What the exercise asks —
Nothing but an exact reproduction of the records, pictures excluded, should be returned.
(Given records Opens)
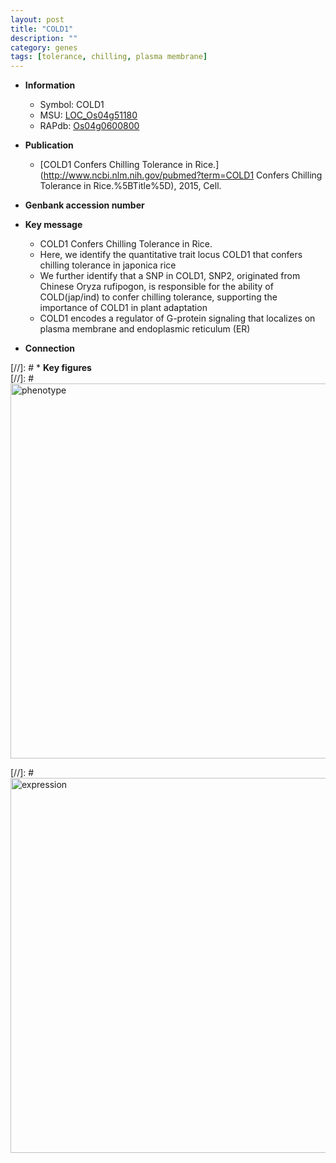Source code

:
```yaml
---
layout: post
title: "COLD1"
description: ""
category: genes
tags: [tolerance, chilling, plasma membrane]
---
```


* **Information**  
    + Symbol: COLD1  
    + MSU: [LOC_Os04g51180](http://rice.plantbiology.msu.edu/cgi-bin/ORF_infopage.cgi?orf=LOC_Os04g51180)  
    + RAPdb: [Os04g0600800](http://rapdb.dna.affrc.go.jp/viewer/gbrowse_details/irgsp1?name=Os04g0600800)  

* **Publication**  
    + [COLD1 Confers Chilling Tolerance in Rice.](http://www.ncbi.nlm.nih.gov/pubmed?term=COLD1 Confers Chilling Tolerance in Rice.%5BTitle%5D), 2015, Cell.

* **Genbank accession number**  

* **Key message**  
    + COLD1 Confers Chilling Tolerance in Rice.
    + Here, we identify the quantitative trait locus COLD1 that confers chilling tolerance in japonica rice
    + We further identify that a SNP in COLD1, SNP2, originated from Chinese Oryza rufipogon, is responsible for the ability of COLD(jap/ind) to confer chilling tolerance, supporting the importance of COLD1 in plant adaptation
    + COLD1 encodes a regulator of G-protein signaling that localizes on plasma membrane and endoplasmic reticulum (ER)

* **Connection**  

[//]: # * **Key figures**  
[//]: # <img src="http://funRiceGenes.github.io/images/COLD1.pheno.png" alt="phenotype"  style="width: 600px;"/>

[//]: # <img src="http://funRiceGenes.github.io/images/COLD1.exp.png" alt="expression"  style="width: 600px;"/>


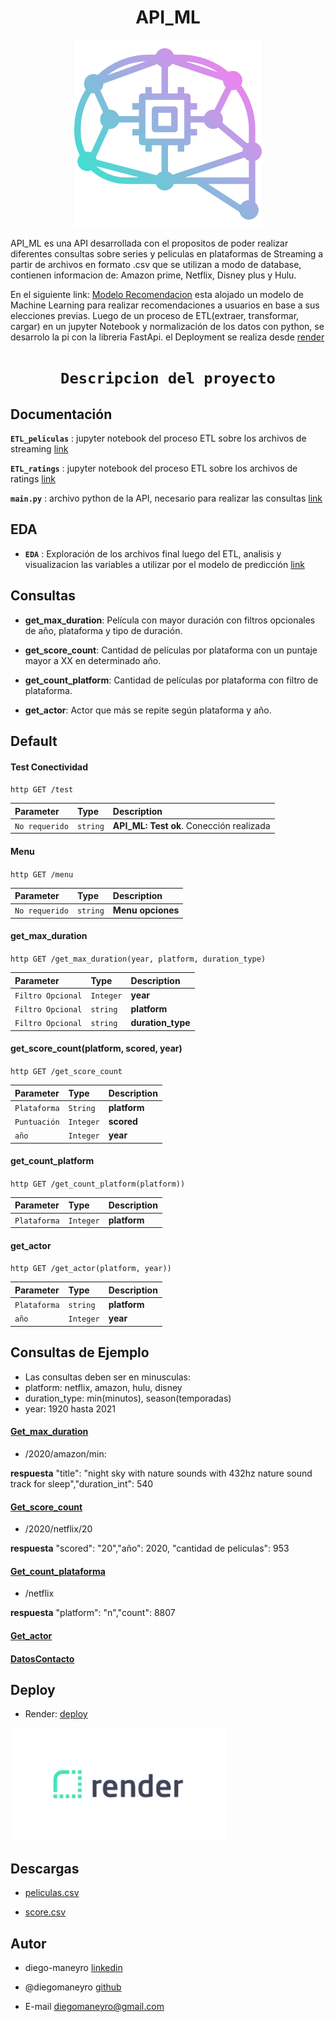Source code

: # <h1 align=center> **API_ML** </h1>

<p align="center">
<img src="https://github.com/diegomaneyro/API_ML/blob/main/src/imagenes/icon.png"  height=300>
</p>


API_ML es una API desarrollada con el propositos de poder realizar diferentes consultas sobre series y peliculas en plataformas de Streaming a 
partir de archivos en formato .csv que se utilizan a modo de database, contienen informacion de: Amazon prime, Netflix, Disney plus y Hulu. 

En el siguiente link: [Modelo Recomendacion](https://github.com/diegomaneyro/modelo_recomendacion) esta alojado un modelo de Machine Learning para realizar recomendaciones a usuarios en base a sus elecciones previas. Luego de un proceso de ETL(extraer, transformar, cargar) en un jupyter Notebook y normalización de los datos con python, se desarrolo la pi con la libreria FastApi. el Deployment se realiza desde [render](https://dashboard.render.com/)

# <h1 align=center>**`Descripcion del proyecto`**</h1>


## Documentación

**`ETL_peliculas`** : jupyter notebook del proceso ETL sobre los archivos de streaming [link](https://github.com/diegomaneyro/API_ML/blob/main/src/ETL/ETL_peliculas.ipynb)


**`ETL_ratings`** : jupyter notebook del proceso ETL sobre los archivos de ratings [link](https://github.com/diegomaneyro/API_ML/blob/main/src/ETL/ETL_ratings.ipynb)




**`main.py`** : archivo python de la API, necesario para realizar las consultas [link](https://github.com/diegomaneyro/API_ML/blob/main/main.py)

## EDA


+ **`EDA`** : Exploración de los archivos final luego del ETL, analisis y visualizacion las variables a utilizar por el modelo de predicción [link](https://github.com/diegomaneyro/API_ML/blob/main/src/EDA/eda_peliculas_colab.ipynb)


## Consultas

+ **get_max_duration**: Película con mayor duración con filtros opcionales de año, plataforma y tipo de duración.


+ **get_score_count**: Cantidad de películas por plataforma con un puntaje mayor a XX en determinado año.


+ **get_count_platform**: Cantidad de películas por plataforma con filtro de plataforma.


+ **get_actor**: Actor que más se repite según plataforma y año. 


## Default

#### Test Conectividad

``http
  GET /test
``

| Parameter | Type     | Description                |
| :-------- | :------- | :------------------------- |
| `No requerido` | `string` | **API_ML: Test ok**. Conección realizada  |



#### Menu

``http
  GET /menu
``

| Parameter | Type     | Description                       |
| :-------- | :------- | :-------------------------------- |
| `No requerido`      | `string` | **Menu opciones**|



#### get_max_duration

``http
  GET /get_max_duration(year, platform, duration_type)
``

| Parameter | Type     | Description                |
| :-------- | :------- | :------------------------- |
| `Filtro Opcional` | `Integer` | **year** |
| `Filtro Opcional` | `string` | **platform**  |
| `Filtro Opcional` | `string` | **duration_type** |



#### get_score_count(platform, scored, year)

``http
  GET /get_score_count
``

| Parameter | Type     | Description                |
| :-------- | :------- | :------------------------- |
| `Plataforma` | `String` | **platform** |
| `Puntuación` | `Integer` | **scored**  |
| `año` | `Integer` | **year**|


#### get_count_platform

``http
  GET /get_count_platform(platform))
``

| Parameter | Type     | Description                |
| :-------- | :------- | :------------------------- |
| `Plataforma` | `Integer` | **platform** |


#### get_actor

``http
  GET /get_actor(platform, year))
``

| Parameter | Type     | Description                |
| :-------- | :------- | :------------------------- |
| `Plataforma` | `string` | **platform** |
| `año` | `Integer` | **year**  |

## Consultas de Ejemplo

* Las consultas deben ser en minusculas:
* platform: netflix, amazon, hulu, disney
* duration_type: min(minutos), season(temporadas)
* year: 1920 hasta 2021

#### [Get_max_duration](https://api-ml-vk4n.onrender.com/max_duration/?year=2020&platform=amazon&duration_type=min)
* /2020/amazon/min:

**respuesta**  "title": "night sky with nature sounds with 432hz nature sound track for sleep","duration_int": 540

#### [Get_score_count](https://api-ml-vk4n.onrender.com/score_count/?platform=netflix&scored=20&year=2020)
* /2020/netflix/20

**respuesta**  "scored": "20","año": 2020,
  "cantidad de peliculas": 953
  
#### [Get_count_plataforma](https://api-ml-vk4n.onrender.com/count_platform/?platform=netflix)
* /netflix

**respuesta**  "platform": "n","count": 8807

#### [Get_actor](https://api-ml-vk4n.onrender.com/docs#/default/get_actor_actor__get) 
#### [DatosContacto](https://api-ml-vk4n.onrender.com/docs#/default/Datos_Contacto_Autor_get)

## Deploy
+ Render: [deploy](https://api-ml-vk4n.onrender.com)
<p align="left">
<img src="https://github.com/diegomaneyro/API_ML/blob/main/src/imagenes/Render-logo.png"  height=180>
</p>


## Descargas
 
+ [peliculas.csv](https://vosjaatcfqxsgchnfgds.supabase.co/storage/v1/object/sign/peliculas/peliculas_final.csv?token=eyJhbGciOiJIUzI1NiIsInR5cCI6IkpXVCJ9.eyJ1cmwiOiJwZWxpY3VsYXMvcGVsaWN1bGFzX2ZpbmFsLmNzdiIsImlhdCI6MTY3OTM5NTQyMSwiZXhwIjoxNjgxOTg3NDIxfQ.VeyW8FlS6XyaO5wlSFr4KNvBT80s3DKz617eqHBb_jU&t=2023-03-21T10%3A43%3A42.592Z)

+ [score.csv](https://vosjaatcfqxsgchnfgds.supabase.co/storage/v1/object/sign/peliculas/ratings_final.zip?token=eyJhbGciOiJIUzI1NiIsInR5cCI6IkpXVCJ9.eyJ1cmwiOiJwZWxpY3VsYXMvcmF0aW5nc19maW5hbC56aXAiLCJpYXQiOjE2NzkzOTcwMjMsImV4cCI6MTY4MTk4OTAyM30.t0IxFdanysxDLFtc4Q98nzQUIo5oFY1-yzT-q_jtPwg&t=2023-03-21T11%3A10%3A23.566Z)

## Autor

+ diego-maneyro [linkedin](https://www.linkedin.com/in/diego-maneyro/)


+ @diegomaneyro [github](https://www.github.com/octokatherine)


+ E-mail diegomaneyro@gmail.com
(Given records Closes)
Answer box —
Source code

:
```yaml
---
layout: post
title: "COLD1"
description: ""
category: genes
tags: [tolerance, chilling, plasma membrane]
---
```


* **Information**  
    + Symbol: COLD1  
    + MSU: [LOC_Os04g51180](http://rice.plantbiology.msu.edu/cgi-bin/ORF_infopage.cgi?orf=LOC_Os04g51180)  
    + RAPdb: [Os04g0600800](http://rapdb.dna.affrc.go.jp/viewer/gbrowse_details/irgsp1?name=Os04g0600800)  

* **Publication**  
    + [COLD1 Confers Chilling Tolerance in Rice.](http://www.ncbi.nlm.nih.gov/pubmed?term=COLD1 Confers Chilling Tolerance in Rice.%5BTitle%5D), 2015, Cell.

* **Genbank accession number**  

* **Key message**  
    + COLD1 Confers Chilling Tolerance in Rice.
    + Here, we identify the quantitative trait locus COLD1 that confers chilling tolerance in japonica rice
    + We further identify that a SNP in COLD1, SNP2, originated from Chinese Oryza rufipogon, is responsible for the ability of COLD(jap/ind) to confer chilling tolerance, supporting the importance of COLD1 in plant adaptation
    + COLD1 encodes a regulator of G-protein signaling that localizes on plasma membrane and endoplasmic reticulum (ER)

* **Connection**  

[//]: # * **Key figures**  
[//]: # <img src="http://funRiceGenes.github.io/images/COLD1.pheno.png" alt="phenotype"  style="width: 600px;"/>

[//]: # <img src="http://funRiceGenes.github.io/images/COLD1.exp.png" alt="expression"  style="width: 600px;"/>


Source code

: # <h1 align=center> **API_ML** </h1>

<p align="center">
<img src="https://github.com/diegomaneyro/API_ML/blob/main/src/imagenes/icon.png"  height=300>
</p>


API_ML es una API desarrollada con el propositos de poder realizar diferentes consultas sobre series y peliculas en plataformas de Streaming a 
partir de archivos en formato .csv que se utilizan a modo de database, contienen informacion de: Amazon prime, Netflix, Disney plus y Hulu. 

En el siguiente link: [Modelo Recomendacion](https://github.com/diegomaneyro/modelo_recomendacion) esta alojado un modelo de Machine Learning para realizar recomendaciones a usuarios en base a sus elecciones previas. Luego de un proceso de ETL(extraer, transformar, cargar) en un jupyter Notebook y normalización de los datos con python, se desarrolo la pi con la libreria FastApi. el Deployment se realiza desde [render](https://dashboard.render.com/)

# <h1 align=center>**`Descripcion del proyecto`**</h1>


## Documentación

**`ETL_peliculas`** : jupyter notebook del proceso ETL sobre los archivos de streaming [link](https://github.com/diegomaneyro/API_ML/blob/main/src/ETL/ETL_peliculas.ipynb)


**`ETL_ratings`** : jupyter notebook del proceso ETL sobre los archivos de ratings [link](https://github.com/diegomaneyro/API_ML/blob/main/src/ETL/ETL_ratings.ipynb)




**`main.py`** : archivo python de la API, necesario para realizar las consultas [link](https://github.com/diegomaneyro/API_ML/blob/main/main.py)

## EDA


+ **`EDA`** : Exploración de los archivos final luego del ETL, analisis y visualizacion las variables a utilizar por el modelo de predicción [link](https://github.com/diegomaneyro/API_ML/blob/main/src/EDA/eda_peliculas_colab.ipynb)


## Consultas

+ **get_max_duration**: Película con mayor duración con filtros opcionales de año, plataforma y tipo de duración.


+ **get_score_count**: Cantidad de películas por plataforma con un puntaje mayor a XX en determinado año.


+ **get_count_platform**: Cantidad de películas por plataforma con filtro de plataforma.


+ **get_actor**: Actor que más se repite según plataforma y año. 


## Default

#### Test Conectividad

``http
  GET /test
``

| Parameter | Type     | Description                |
| :-------- | :------- | :------------------------- |
| `No requerido` | `string` | **API_ML: Test ok**. Conección realizada  |



#### Menu

``http
  GET /menu
``

| Parameter | Type     | Description                       |
| :-------- | :------- | :-------------------------------- |
| `No requerido`      | `string` | **Menu opciones**|



#### get_max_duration

``http
  GET /get_max_duration(year, platform, duration_type)
``

| Parameter | Type     | Description                |
| :-------- | :------- | :------------------------- |
| `Filtro Opcional` | `Integer` | **year** |
| `Filtro Opcional` | `string` | **platform**  |
| `Filtro Opcional` | `string` | **duration_type** |



#### get_score_count(platform, scored, year)

``http
  GET /get_score_count
``

| Parameter | Type     | Description                |
| :-------- | :------- | :------------------------- |
| `Plataforma` | `String` | **platform** |
| `Puntuación` | `Integer` | **scored**  |
| `año` | `Integer` | **year**|


#### get_count_platform

``http
  GET /get_count_platform(platform))
``

| Parameter | Type     | Description                |
| :-------- | :------- | :------------------------- |
| `Plataforma` | `Integer` | **platform** |


#### get_actor

``http
  GET /get_actor(platform, year))
``

| Parameter | Type     | Description                |
| :-------- | :------- | :------------------------- |
| `Plataforma` | `string` | **platform** |
| `año` | `Integer` | **year**  |

## Consultas de Ejemplo

* Las consultas deben ser en minusculas:
* platform: netflix, amazon, hulu, disney
* duration_type: min(minutos), season(temporadas)
* year: 1920 hasta 2021

#### [Get_max_duration](https://api-ml-vk4n.onrender.com/max_duration/?year=2020&platform=amazon&duration_type=min)
* /2020/amazon/min:

**respuesta**  "title": "night sky with nature sounds with 432hz nature sound track for sleep","duration_int": 540

#### [Get_score_count](https://api-ml-vk4n.onrender.com/score_count/?platform=netflix&scored=20&year=2020)
* /2020/netflix/20

**respuesta**  "scored": "20","año": 2020,
  "cantidad de peliculas": 953
  
#### [Get_count_plataforma](https://api-ml-vk4n.onrender.com/count_platform/?platform=netflix)
* /netflix

**respuesta**  "platform": "n","count": 8807

#### [Get_actor](https://api-ml-vk4n.onrender.com/docs#/default/get_actor_actor__get) 
#### [DatosContacto](https://api-ml-vk4n.onrender.com/docs#/default/Datos_Contacto_Autor_get)

## Deploy
+ Render: [deploy](https://api-ml-vk4n.onrender.com)
<p align="left">
<img src="https://github.com/diegomaneyro/API_ML/blob/main/src/imagenes/Render-logo.png"  height=180>
</p>


## Descargas
 
+ [peliculas.csv](https://vosjaatcfqxsgchnfgds.supabase.co/storage/v1/object/sign/peliculas/peliculas_final.csv?token=eyJhbGciOiJIUzI1NiIsInR5cCI6IkpXVCJ9.eyJ1cmwiOiJwZWxpY3VsYXMvcGVsaWN1bGFzX2ZpbmFsLmNzdiIsImlhdCI6MTY3OTM5NTQyMSwiZXhwIjoxNjgxOTg3NDIxfQ.VeyW8FlS6XyaO5wlSFr4KNvBT80s3DKz617eqHBb_jU&t=2023-03-21T10%3A43%3A42.592Z)

+ [score.csv](https://vosjaatcfqxsgchnfgds.supabase.co/storage/v1/object/sign/peliculas/ratings_final.zip?token=eyJhbGciOiJIUzI1NiIsInR5cCI6IkpXVCJ9.eyJ1cmwiOiJwZWxpY3VsYXMvcmF0aW5nc19maW5hbC56aXAiLCJpYXQiOjE2NzkzOTcwMjMsImV4cCI6MTY4MTk4OTAyM30.t0IxFdanysxDLFtc4Q98nzQUIo5oFY1-yzT-q_jtPwg&t=2023-03-21T11%3A10%3A23.566Z)

## Autor

+ diego-maneyro [linkedin](https://www.linkedin.com/in/diego-maneyro/)


+ @diegomaneyro [github](https://www.github.com/octokatherine)


+ E-mail diegomaneyro@gmail.com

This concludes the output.